The role of the cerebello–thalamo–cortical and basal ganglia–thalamo–cortical circuits are well known in the pathophysiology of “organic” dystonia. Some alterations in anterior thalamo–cortical circuits were described in cervical dystonia [41] suggesting disruption of motor planning and control, which might be relevant for FixFD too. Additionally, changes in the anterior thalamic radiations, together with changes in the medial lemniscus in the pontine brainstem, can be linked to the damage of discriminative and affective pain perception [42], a very important clinical feature of FixFD. The cerebellar output disruption might be important for determining the occurrence of motor symptoms. Finally, damage of the main motor tracts confirms the breakdown of the motor controlling system in FixFD.

FixFD group had more prominent alterations of FA and axD on the right side. It has been suggested that motor and spatial unawareness could be driven by lateralized right-hemisphere dysfunction [38], irrespective to the lateralization of affected body part. Functional interhemispheric disconnection, with the relative preservation of a narrative, interpretative left hemisphere may result in delusional disorders [43], explaining persistent false beliefs in FND patients regarding their disease [38].

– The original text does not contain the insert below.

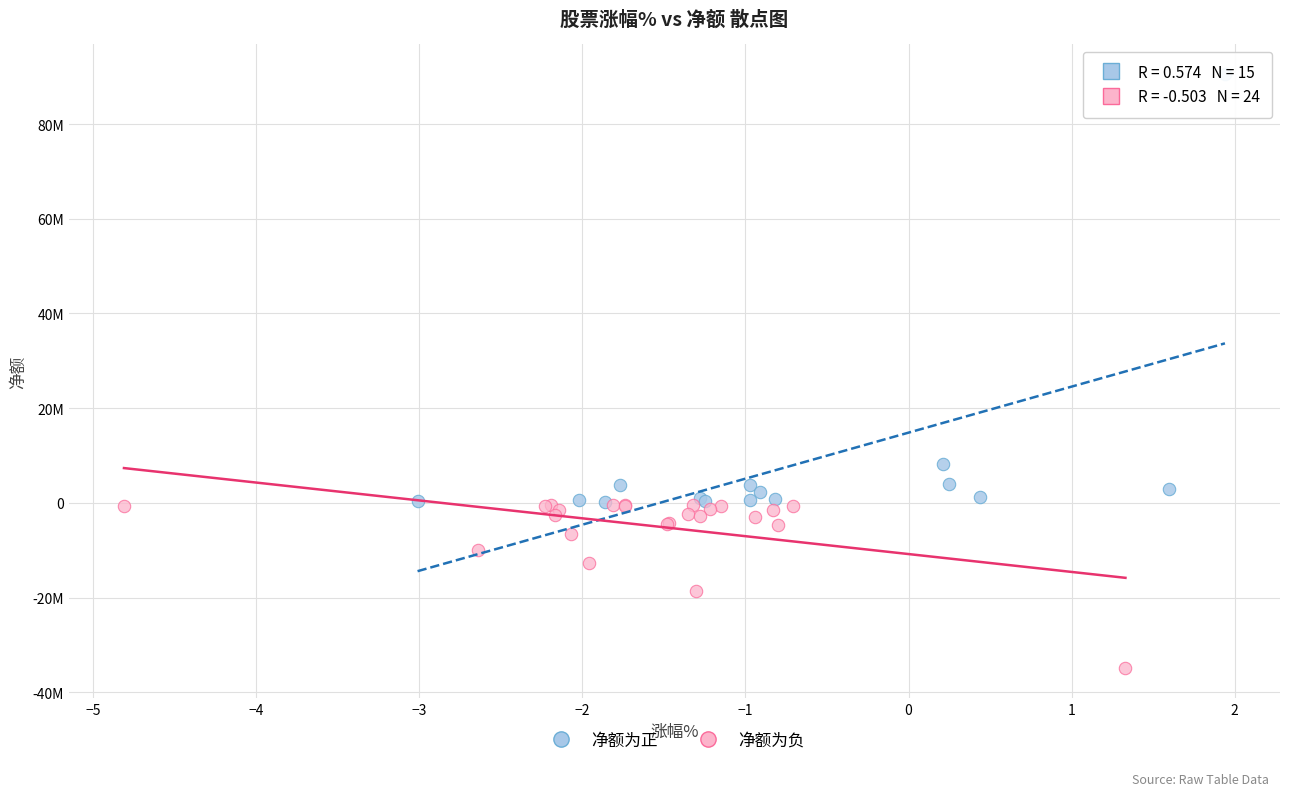

What are all the series names shown in the legend?

净额为正, 净额为负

Limitations and conclusions

Some limitations of this study should be considered. First, when divided into two groups, MobFD sample was almost three times as large as FixFD group, which, together with different age, challenged the direct comparison between patient groups and requires caution in discussion. Second, the lack of clinical-imaging correlations limits the interpretation of clinical significance of morphological alterations. Potential reasons for the absence of MRI–clinical correlations could be: relatively small groups, heterogeneity of dystonia distribution, and age adjusting, which may have reduced the power of the analysis. Thus, we were not able to suggest a clear relation between dystonia characteristics and specific morphological findings. Third, a thorough neuropsychological and behavioral testing is necessary in interpretation of complex changes affecting cognitive and emotional networks.

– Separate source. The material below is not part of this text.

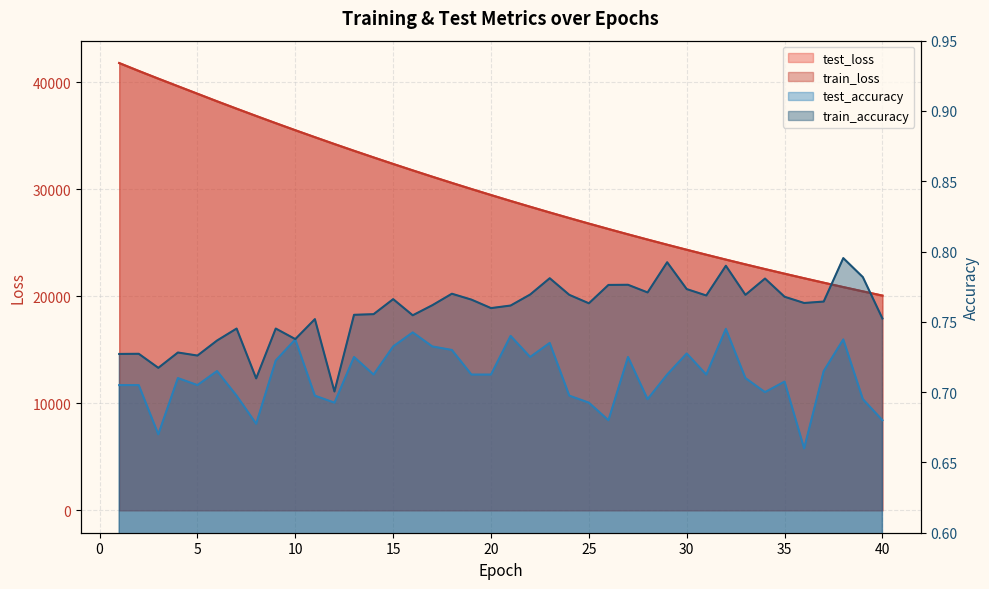

How many lines are shown in the chart?

4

Despite these shortcomings, to our knowledge, this is the first description of a specific, cortico–subcortical structural model for clinically different forms of FD. MobFD had morphological changes in GM structures implicated in the pathophysiology of conversion disorders, that is, regions important for sensorimotor processing, emotional, and cognitive control. Therefore, MobFD resembles other FMD/FND, both clinically and morphologically [8]. On the other hand, we found that FixFD, neurologically more severe and complex form of FD, therapeutically resistant, with quite poor prognosis, had a massive and distributed WM damage but without cortical or subcortical GM alterations. We can speculate that FixFD is a disconnection syndrome comparable to other major psychiatric or neurodegenerative diseases where the breakdown of WM networks connecting crucial nodes of motor and emotional control circuits is a primary trait [35, 36]. Clearly, longitudinal studies are warranted to elucidate potential dynamic WM changes or consequent GM damage in this unique pattern of FND. Finally, one may speculate that different structural patterns of the two distinct forms of FD represent two ends of the same tale, or complementary changes of a complex pathophysiology, with FixFD being more similar to major psychiatric/neurodegenerative disorders, and MobFD more close to conversion disorders. All these questions require further research.